Exercise instructions>
Extract each line of text from the entries below, reproducing it word for word, and leave the pictures out of your answer.

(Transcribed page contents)
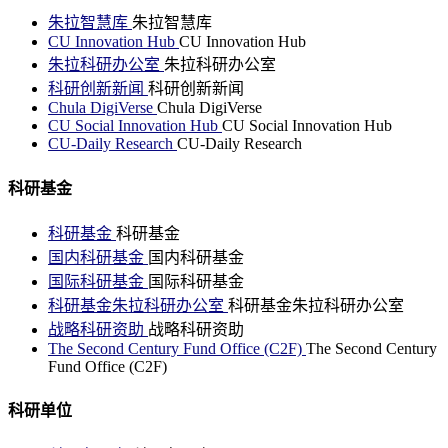
朱拉智慧库
朱拉智慧库
CU Innovation Hub
CU Innovation Hub
朱拉科研办公室
朱拉科研办公室
科研创新新闻
科研创新新闻
Chula DigiVerse
Chula DigiVerse
CU Social Innovation Hub
CU Social Innovation Hub
CU-Daily Research
CU-Daily Research
科研基金
科研基金
科研基金
国内科研基金
国内科研基金
国际科研基金
国际科研基金
科研基金朱拉科研办公室
科研基金朱拉科研办公室
战略科研资助
战略科研资助
The Second Century Fund Office (C2F)
The Second Century
Fund Office (C2F)
科研单位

Solution>
朱拉智慧库
朱拉智慧库
CU Innovation Hub
CU Innovation Hub
朱拉科研办公室
朱拉科研办公室
科研创新新闻
科研创新新闻
Chula DigiVerse
Chula DigiVerse
CU Social Innovation Hub
CU Social Innovation Hub
CU-Daily Research
CU-Daily Research
科研基金
科研基金
科研基金
国内科研基金
国内科研基金
国际科研基金
国际科研基金
科研基金朱拉科研办公室
科研基金朱拉科研办公室
战略科研资助
战略科研资助
The Second Century Fund Office (C2F)
The Second Century
Fund Office (C2F)
科研单位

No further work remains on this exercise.